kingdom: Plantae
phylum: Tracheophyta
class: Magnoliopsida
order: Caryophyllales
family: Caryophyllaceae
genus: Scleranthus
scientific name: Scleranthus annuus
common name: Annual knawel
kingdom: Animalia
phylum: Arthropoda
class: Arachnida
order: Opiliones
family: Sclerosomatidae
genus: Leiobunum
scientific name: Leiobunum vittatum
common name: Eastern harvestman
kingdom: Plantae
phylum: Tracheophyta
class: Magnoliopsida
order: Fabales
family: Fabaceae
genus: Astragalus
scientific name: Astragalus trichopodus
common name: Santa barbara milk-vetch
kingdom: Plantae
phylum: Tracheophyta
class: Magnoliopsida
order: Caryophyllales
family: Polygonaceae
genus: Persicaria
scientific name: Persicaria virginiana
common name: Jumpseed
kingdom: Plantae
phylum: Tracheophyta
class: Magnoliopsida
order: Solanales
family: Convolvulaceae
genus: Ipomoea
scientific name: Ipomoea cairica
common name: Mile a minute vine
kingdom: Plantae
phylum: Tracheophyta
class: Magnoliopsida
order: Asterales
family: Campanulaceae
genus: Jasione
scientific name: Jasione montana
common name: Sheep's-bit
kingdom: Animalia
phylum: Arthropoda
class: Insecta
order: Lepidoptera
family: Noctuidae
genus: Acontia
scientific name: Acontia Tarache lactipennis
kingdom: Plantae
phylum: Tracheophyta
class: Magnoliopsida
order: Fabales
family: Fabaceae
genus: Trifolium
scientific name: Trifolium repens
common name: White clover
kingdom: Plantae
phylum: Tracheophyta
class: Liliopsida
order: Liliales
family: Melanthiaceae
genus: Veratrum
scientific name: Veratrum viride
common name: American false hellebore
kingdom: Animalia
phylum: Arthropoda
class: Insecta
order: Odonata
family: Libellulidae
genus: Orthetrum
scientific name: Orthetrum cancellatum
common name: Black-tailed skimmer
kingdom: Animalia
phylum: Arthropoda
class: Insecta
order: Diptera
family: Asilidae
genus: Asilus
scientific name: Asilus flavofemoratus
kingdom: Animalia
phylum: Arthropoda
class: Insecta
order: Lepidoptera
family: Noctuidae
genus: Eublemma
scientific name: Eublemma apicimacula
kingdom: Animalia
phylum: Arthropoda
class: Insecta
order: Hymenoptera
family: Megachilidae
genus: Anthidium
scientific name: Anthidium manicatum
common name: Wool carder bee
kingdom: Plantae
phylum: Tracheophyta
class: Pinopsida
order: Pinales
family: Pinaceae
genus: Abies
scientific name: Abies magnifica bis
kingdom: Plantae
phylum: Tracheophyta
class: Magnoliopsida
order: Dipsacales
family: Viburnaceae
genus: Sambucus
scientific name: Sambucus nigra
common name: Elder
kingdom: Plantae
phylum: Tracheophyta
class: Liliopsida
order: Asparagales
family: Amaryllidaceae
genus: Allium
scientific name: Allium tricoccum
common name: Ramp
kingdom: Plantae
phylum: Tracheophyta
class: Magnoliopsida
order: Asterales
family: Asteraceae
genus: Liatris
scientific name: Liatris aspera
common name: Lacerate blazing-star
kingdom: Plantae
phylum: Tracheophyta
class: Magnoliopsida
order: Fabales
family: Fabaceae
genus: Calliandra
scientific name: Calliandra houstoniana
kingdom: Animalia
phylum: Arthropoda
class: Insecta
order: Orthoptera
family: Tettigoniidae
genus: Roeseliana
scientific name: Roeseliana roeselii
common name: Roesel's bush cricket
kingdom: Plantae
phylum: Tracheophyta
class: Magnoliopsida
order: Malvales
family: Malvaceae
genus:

—————

** DESCRIPTION OF THE TASK **
Copy every line of each entry above, word for word, without changing anything.

** RESPONSE TO THE EXERCISE **
kingdom: Plantae
phylum: Tracheophyta
class: Magnoliopsida
order: Caryophyllales
family: Caryophyllaceae
genus: Scleranthus
scientific name: Scleranthus annuus
common name: Annual knawel
kingdom: Animalia
phylum: Arthropoda
class: Arachnida
order: Opiliones
family: Sclerosomatidae
genus: Leiobunum
scientific name: Leiobunum vittatum
common name: Eastern harvestman
kingdom: Plantae
phylum: Tracheophyta
class: Magnoliopsida
order: Fabales
family: Fabaceae
genus: Astragalus
scientific name: Astragalus trichopodus
common name: Santa barbara milk-vetch
kingdom: Plantae
phylum: Tracheophyta
class: Magnoliopsida
order: Caryophyllales
family: Polygonaceae
genus: Persicaria
scientific name: Persicaria virginiana
common name: Jumpseed
kingdom: Plantae
phylum: Tracheophyta
class: Magnoliopsida
order: Solanales
family: Convolvulaceae
genus: Ipomoea
scientific name: Ipomoea cairica
common name: Mile a minute vine
kingdom: Plantae
phylum: Tracheophyta
class: Magnoliopsida
order: Asterales
family: Campanulaceae
genus: Jasione
scientific name: Jasione montana
common name: Sheep's-bit
kingdom: Animalia
phylum: Arthropoda
class: Insecta
order: Lepidoptera
family: Noctuidae
genus: Acontia
scientific name: Acontia Tarache lactipennis
kingdom: Plantae
phylum: Tracheophyta
class: Magnoliopsida
order: Fabales
family: Fabaceae
genus: Trifolium
scientific name: Trifolium repens
common name: White clover
kingdom: Plantae
phylum: Tracheophyta
class: Liliopsida
order: Liliales
family: Melanthiaceae
genus: Veratrum
scientific name: Veratrum viride
common name: American false hellebore
kingdom: Animalia
phylum: Arthropoda
class: Insecta
order: Odonata
family: Libellulidae
genus: Orthetrum
scientific name: Orthetrum cancellatum
common name: Black-tailed skimmer
kingdom: Animalia
phylum: Arthropoda
class: Insecta
order: Diptera
family: Asilidae
genus: Asilus
scientific name: Asilus flavofemoratus
kingdom: Animalia
phylum: Arthropoda
class: Insecta
order: Lepidoptera
family: Noctuidae
genus: Eublemma
scientific name: Eublemma apicimacula
kingdom: Animalia
phylum: Arthropoda
class: Insecta
order: Hymenoptera
family: Megachilidae
genus: Anthidium
scientific name: Anthidium manicatum
common name: Wool carder bee
kingdom: Plantae
phylum: Tracheophyta
class: Pinopsida
order: Pinales
family: Pinaceae
genus: Abies
scientific name: Abies magnifica bis
kingdom: Plantae
phylum: Tracheophyta
class: Magnoliopsida
order: Dipsacales
family: Viburnaceae
genus: Sambucus
scientific name: Sambucus nigra
common name: Elder
kingdom: Plantae
phylum: Tracheophyta
class: Liliopsida
order: Asparagales
family: Amaryllidaceae
genus: Allium
scientific name: Allium tricoccum
common name: Ramp
kingdom: Plantae
phylum: Tracheophyta
class: Magnoliopsida
order: Asterales
family: Asteraceae
genus: Liatris
scientific name: Liatris aspera
common name: Lacerate blazing-star
kingdom: Plantae
phylum: Tracheophyta
class: Magnoliopsida
order: Fabales
family: Fabaceae
genus: Calliandra
scientific name: Calliandra houstoniana
kingdom: Animalia
phylum: Arthropoda
class: Insecta
order: Orthoptera
family: Tettigoniidae
genus: Roeseliana
scientific name: Roeseliana roeselii
common name: Roesel's bush cricket
kingdom: Plantae
phylum: Tracheophyta
class: Magnoliopsida
order: Malvales
family: Malvaceae
genus:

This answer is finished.